Israel to "settle the score" for Bangkok attack
Updated at 4:26 p.m. ET
JERUSALEM - An Israeli Cabinet minister says his country will "settle the score" with the perpetrators of a bombing attempt in Bangkok.
A wounded Iranian fleeing an unintended explosion at a house threw a grenade at Bangkok police that instead blew off one of his legs in a series of blasts Tuesday. Israeli Defense Minister Ehud Barak said the explosion, which wounded four civilians, was an "attempted terrorist attack" by Iran.
Israel has also blamed Iran for a pair of attacks on Israeli diplomatic targets in India and Georgia on Monday. Tehran has denied responsibility for those attacks.
Speaking on Israel Radio, Public Security Minister Yitzhak Aharonovitch did not mention Iran explicitly, but strongly implied Israel would seek revenge.
"We know who carried out the terror attacks, we know who sent them, and Israel will settle the score with them," he said.
The Bangkok explosions tore the roof off a house where the wounded man lived with two other compatriots. A second Iranian was arrested at Bangkok's international airport as he was trying to leave Thailand for Malaysia and a third was being sought, police said.
Israel's Channel 10 TV quoted unidentified Thai authorities as saying the captured Iranians confessed to targeting Israeli interests. The site of the blast is just a few miles from the Israeli Embassy.
Thai government spokeswoman Thitima Chaisaeng said "we need more analysis" to determine who was behind the attack and whether Iran was involved. She refused to comment on what the Iranians might have been planning or whether targets had been identified.
The explosions in the normally peaceful Thai capital came as tensions are running high between the two Middle Eastern nations because of Israel's threats of military strikes on Iran's nuclear facilities and the recent killings of Iranian atomic scientists. Iran has blamed Israel for the assassinations, and there have been signs that Tehran might try to retaliate.

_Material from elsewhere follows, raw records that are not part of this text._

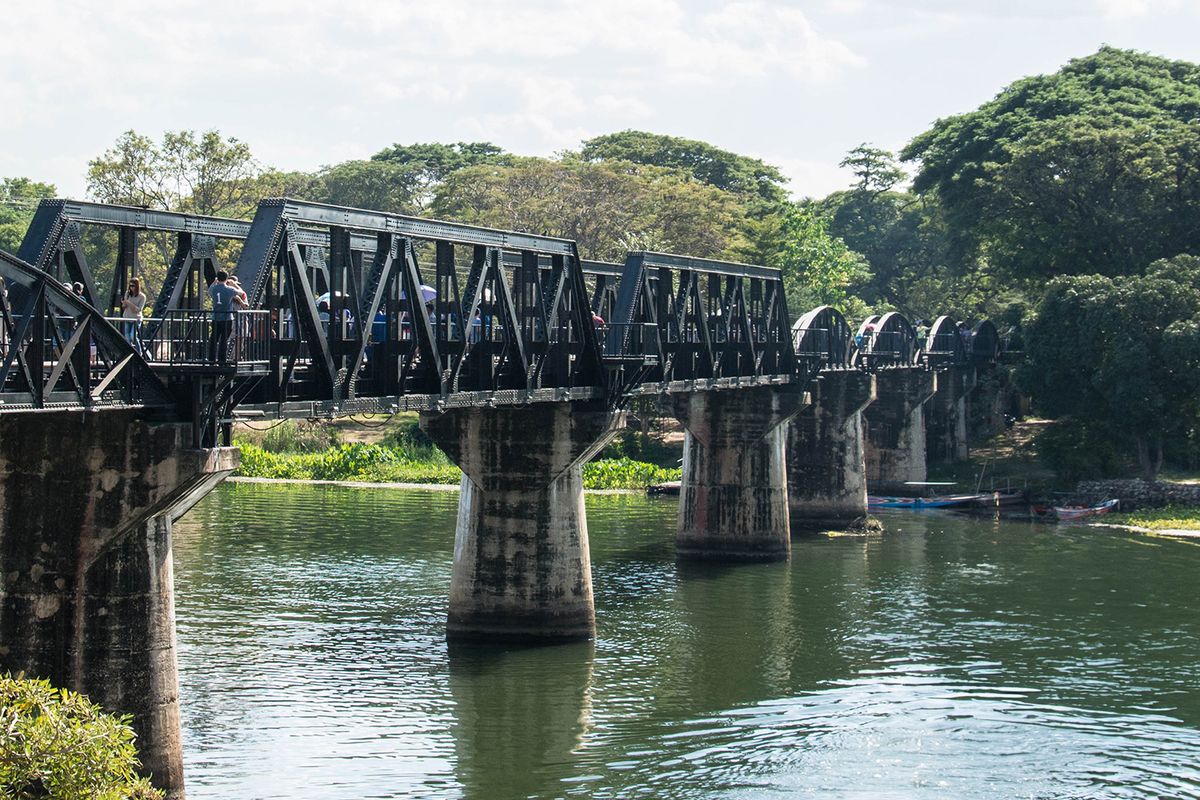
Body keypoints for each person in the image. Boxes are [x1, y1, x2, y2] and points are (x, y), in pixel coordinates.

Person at [207, 271, 240, 363]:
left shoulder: (213, 289)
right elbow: (241, 293)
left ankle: (211, 359)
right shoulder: (230, 290)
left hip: (215, 317)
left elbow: (209, 291)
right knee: (224, 340)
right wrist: (234, 284)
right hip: (227, 317)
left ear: (217, 278)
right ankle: (222, 359)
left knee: (214, 338)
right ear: (226, 278)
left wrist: (214, 282)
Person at [120, 278, 148, 352]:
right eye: (130, 286)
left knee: (133, 336)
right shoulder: (127, 293)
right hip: (127, 317)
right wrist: (124, 303)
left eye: (133, 286)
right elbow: (124, 307)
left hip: (136, 319)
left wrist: (128, 302)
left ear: (137, 286)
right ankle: (129, 353)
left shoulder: (142, 296)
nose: (131, 288)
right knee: (127, 337)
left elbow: (138, 310)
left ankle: (139, 353)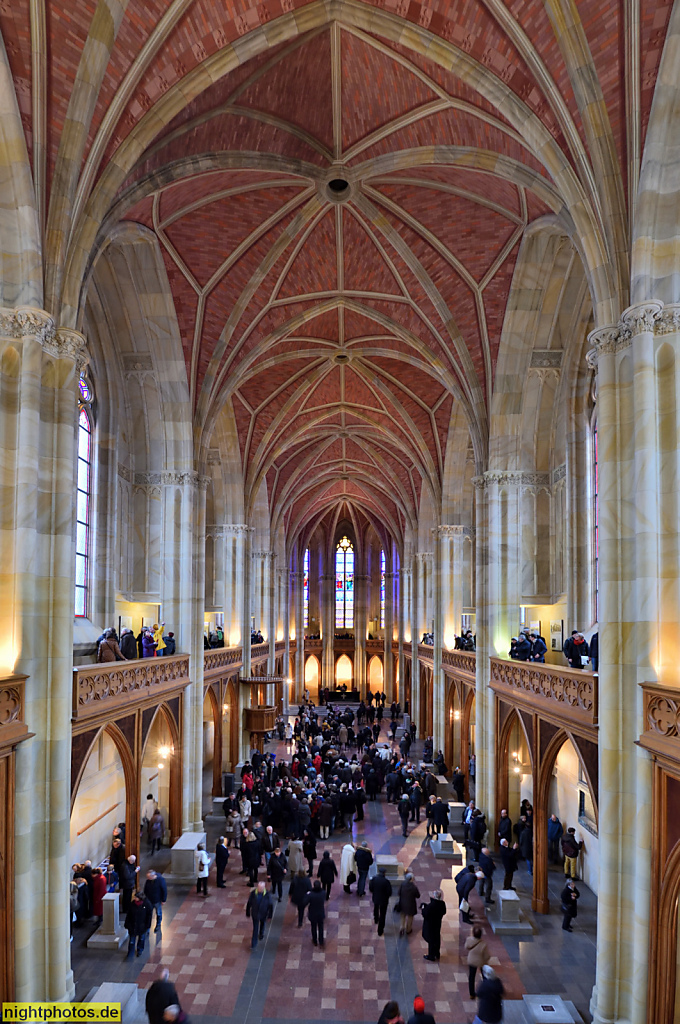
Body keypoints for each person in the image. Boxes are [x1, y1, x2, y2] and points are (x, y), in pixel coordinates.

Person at [246, 880, 274, 949]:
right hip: (255, 914)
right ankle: (253, 944)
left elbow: (270, 906)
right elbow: (249, 903)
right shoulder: (253, 894)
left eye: (261, 888)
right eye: (259, 887)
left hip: (263, 913)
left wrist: (270, 916)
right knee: (255, 928)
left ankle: (261, 933)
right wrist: (248, 912)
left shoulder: (267, 895)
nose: (260, 889)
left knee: (262, 923)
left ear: (264, 888)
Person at [124, 891, 152, 958]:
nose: (134, 898)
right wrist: (127, 924)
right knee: (132, 940)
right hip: (133, 926)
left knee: (141, 939)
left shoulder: (146, 904)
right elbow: (129, 914)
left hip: (142, 926)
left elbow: (149, 916)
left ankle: (140, 950)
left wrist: (147, 925)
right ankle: (130, 952)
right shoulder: (132, 904)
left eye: (136, 897)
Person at [465, 925, 490, 999]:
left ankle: (472, 994)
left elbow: (466, 947)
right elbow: (487, 956)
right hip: (481, 962)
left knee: (471, 977)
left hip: (471, 960)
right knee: (485, 976)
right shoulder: (483, 944)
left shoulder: (469, 940)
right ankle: (486, 990)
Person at [421, 888, 446, 961]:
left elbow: (425, 914)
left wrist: (423, 908)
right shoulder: (442, 904)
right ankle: (437, 953)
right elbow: (444, 912)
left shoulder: (431, 906)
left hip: (430, 925)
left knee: (431, 940)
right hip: (437, 924)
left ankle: (431, 956)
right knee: (437, 938)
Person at [369, 865, 392, 936]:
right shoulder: (386, 882)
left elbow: (371, 888)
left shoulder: (374, 879)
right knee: (383, 914)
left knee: (376, 908)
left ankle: (376, 919)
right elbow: (389, 892)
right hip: (384, 900)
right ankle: (380, 930)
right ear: (384, 873)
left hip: (376, 898)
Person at [304, 878, 326, 947]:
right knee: (321, 927)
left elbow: (305, 902)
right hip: (320, 913)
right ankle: (321, 941)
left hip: (313, 913)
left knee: (313, 927)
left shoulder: (311, 894)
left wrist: (307, 894)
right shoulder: (323, 893)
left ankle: (315, 940)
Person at [397, 871, 420, 936]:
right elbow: (418, 896)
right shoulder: (414, 887)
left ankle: (402, 927)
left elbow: (399, 893)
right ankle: (408, 930)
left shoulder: (402, 884)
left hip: (402, 903)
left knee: (402, 916)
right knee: (410, 917)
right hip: (411, 905)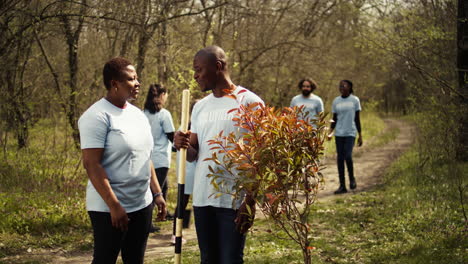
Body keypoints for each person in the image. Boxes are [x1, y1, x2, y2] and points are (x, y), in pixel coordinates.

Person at [174, 45, 264, 264]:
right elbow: (194, 154)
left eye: (198, 69)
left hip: (233, 201)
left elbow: (260, 158)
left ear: (218, 66)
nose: (195, 76)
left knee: (231, 260)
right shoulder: (200, 107)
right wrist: (182, 145)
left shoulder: (249, 102)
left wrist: (250, 202)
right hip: (203, 198)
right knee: (208, 260)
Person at [78, 57, 166, 264]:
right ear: (114, 84)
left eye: (137, 78)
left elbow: (146, 158)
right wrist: (114, 205)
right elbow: (92, 164)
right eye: (130, 79)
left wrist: (157, 193)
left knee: (135, 259)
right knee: (105, 259)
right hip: (109, 207)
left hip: (142, 204)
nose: (137, 83)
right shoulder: (97, 116)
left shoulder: (138, 115)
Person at [143, 84, 175, 223]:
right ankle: (147, 223)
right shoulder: (164, 114)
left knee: (164, 185)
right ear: (162, 95)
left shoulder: (143, 113)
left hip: (148, 158)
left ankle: (164, 212)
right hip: (161, 158)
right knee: (154, 192)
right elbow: (172, 136)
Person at [327, 80, 363, 194]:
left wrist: (360, 135)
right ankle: (342, 185)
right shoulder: (336, 101)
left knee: (348, 156)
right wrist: (330, 132)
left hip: (350, 132)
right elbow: (334, 118)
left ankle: (352, 178)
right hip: (339, 133)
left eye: (344, 85)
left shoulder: (355, 100)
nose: (342, 87)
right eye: (340, 85)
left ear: (350, 87)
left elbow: (357, 118)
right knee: (340, 159)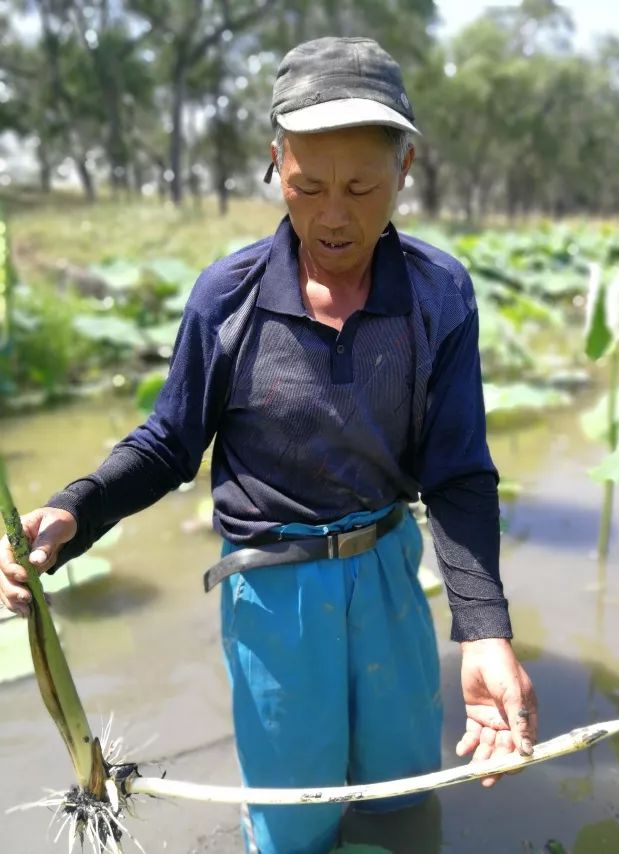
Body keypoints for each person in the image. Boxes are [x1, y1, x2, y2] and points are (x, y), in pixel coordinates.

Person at [0, 37, 537, 854]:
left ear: (406, 168)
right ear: (273, 162)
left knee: (407, 800)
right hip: (273, 596)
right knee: (294, 824)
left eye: (361, 186)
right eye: (307, 184)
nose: (333, 214)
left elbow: (459, 475)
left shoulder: (437, 295)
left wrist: (486, 631)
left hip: (390, 575)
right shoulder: (228, 296)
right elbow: (169, 443)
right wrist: (77, 510)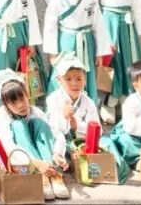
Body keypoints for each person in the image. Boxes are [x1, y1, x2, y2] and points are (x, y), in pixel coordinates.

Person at [45, 54, 125, 182]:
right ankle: (67, 165)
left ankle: (116, 171)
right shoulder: (53, 99)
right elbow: (54, 130)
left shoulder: (88, 101)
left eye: (79, 79)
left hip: (84, 140)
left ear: (85, 79)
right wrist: (64, 118)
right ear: (59, 79)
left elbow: (97, 129)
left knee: (108, 142)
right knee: (57, 150)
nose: (74, 83)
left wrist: (76, 125)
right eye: (68, 79)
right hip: (63, 142)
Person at [0, 71, 71, 200]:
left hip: (44, 155)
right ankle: (40, 176)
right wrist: (35, 163)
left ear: (27, 95)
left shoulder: (36, 112)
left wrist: (58, 153)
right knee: (18, 125)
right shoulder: (1, 115)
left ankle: (54, 175)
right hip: (24, 161)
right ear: (6, 104)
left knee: (39, 123)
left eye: (22, 99)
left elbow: (56, 134)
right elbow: (8, 146)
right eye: (13, 103)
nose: (20, 105)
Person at [43, 0, 110, 101]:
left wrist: (100, 52)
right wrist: (52, 53)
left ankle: (87, 105)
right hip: (66, 43)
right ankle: (59, 106)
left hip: (86, 42)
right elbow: (50, 27)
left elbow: (98, 26)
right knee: (64, 72)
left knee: (85, 74)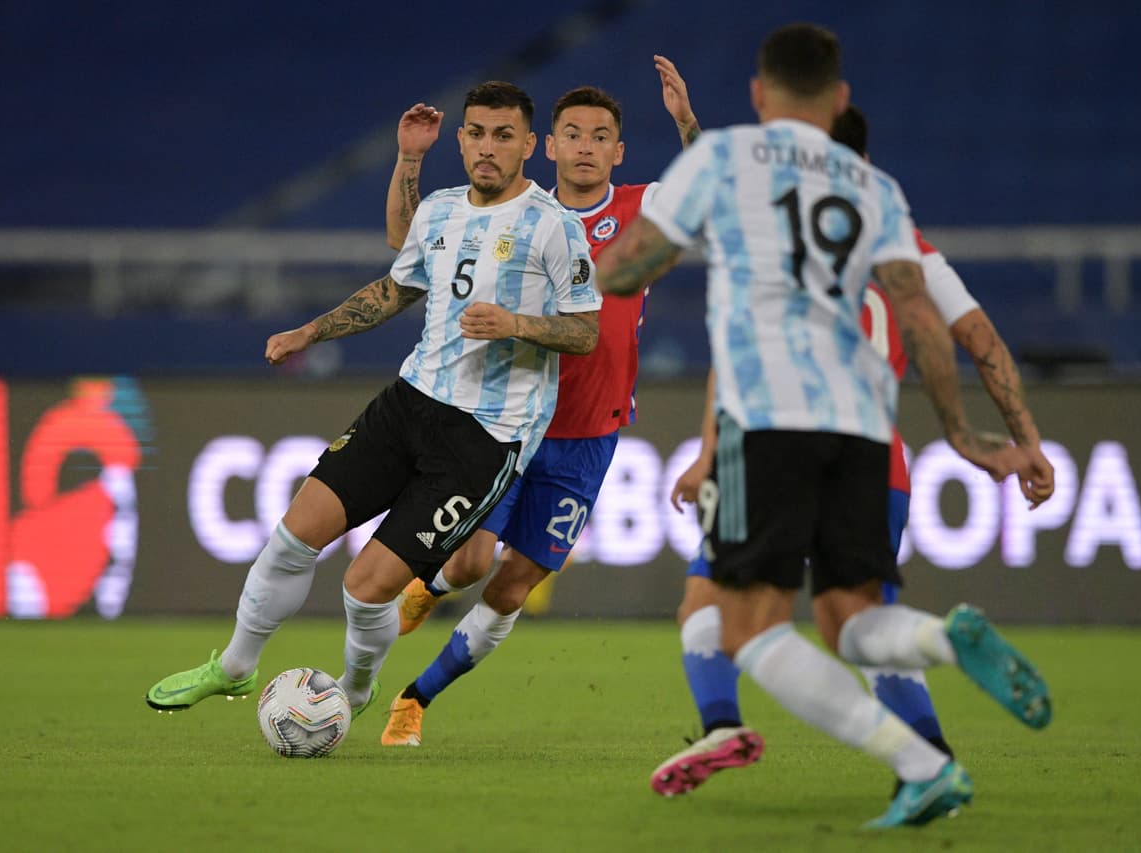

Iran denied responsibility for the bombing of an Israeli diplomatic car in New Delhi that injured four people and the foiled bombing of an Israeli diplomatic car in Tbilisi, Georgia both on Monday. Those attacks appeared to mirror the recent killings of Iranian scientists by "sticky bombs."
"The attempted terrorist attack in Bangkok proves once again that Iran and its proxies continue to perpetrate terror," Barak said in Singapore. "The recent terror attacks are yet another example of this."
Iran and its Lebanese ally Hezbollah are "unrelenting terror elements endangering the stability of the region and endangering the stability of the world," added Barak, who was in Bangkok on Sunday, according to Israel's Defense Ministry.
There was no comment from Iranian officials in Tehran on Tuesday's blasts in Thailand.
In Washington, State Department spokeswoman Victoria Nuland didn't blame Iran directly, but she noted Monday's incidents in India and Georgia, and recent "Iranian-sponsored" and "Hezbollah-linked" plots to attack Israeli and Western interests in Azerbaijan and Thailand.
Will Hartley, head of the Terrorism & Insurgency Center at IHS Jane's in London, said the attacks in India, Georgia and Thailand "have all been highly amateurish, and lack the sophistication that would normally be expected from an operation executed by either Hezbollah or Iran's own external operations wing, the Quds Force."
The sequence of Tuesday's blasts in Bangkok began when a stash of explosives apparently detonated by accident in the house occupied by the three Iranians, blowing off part of its roof.
Thai security forces found more explosives in the house, but the possible targets were not immediately known, Police Gen. Pansiri Prapawat said.
Surveillance video from after that blast showed separate images of each of the suspects walking down the middle of a residential street. One man wearing a baseball cap and a dark jacket carried a large backpack over one shoulder and what appeared to be two portable transistor radios one in each hand.
A second suspect wearing sunglasses, a T-shirt, pants and tennis shoes also carried a backpack. The third, dressed in camouflage shorts, carried nothing.
A man identified as Saeid Moradi was wounded in the initial explosion and left the house, Pansiri said.
"He tried to wave down a taxi, but he was covered in blood, and the driver refused to take him," Pansiri said. Moradi then threw an explosive that damaged the taxi.
Police who had been called to the scene tried to apprehend Moradi, who hurled a grenade at them, "but somehow it bounced back" and blew off his leg, Pansiri said.
Photos of the wounded Moradi showed him covered in soot, lying on a sidewalk strewn with broken glass in front of a primary and secondary school. Hospital officials said Moradi's right leg was severed below the knee, while his left leg was severely injured.
The Iranian arrested at the airport was identified as Mohummad Hazaei and had been in the house at the time the explosives went off, police said.
A third Iranian believed wounded in the first explosion was at large, they said.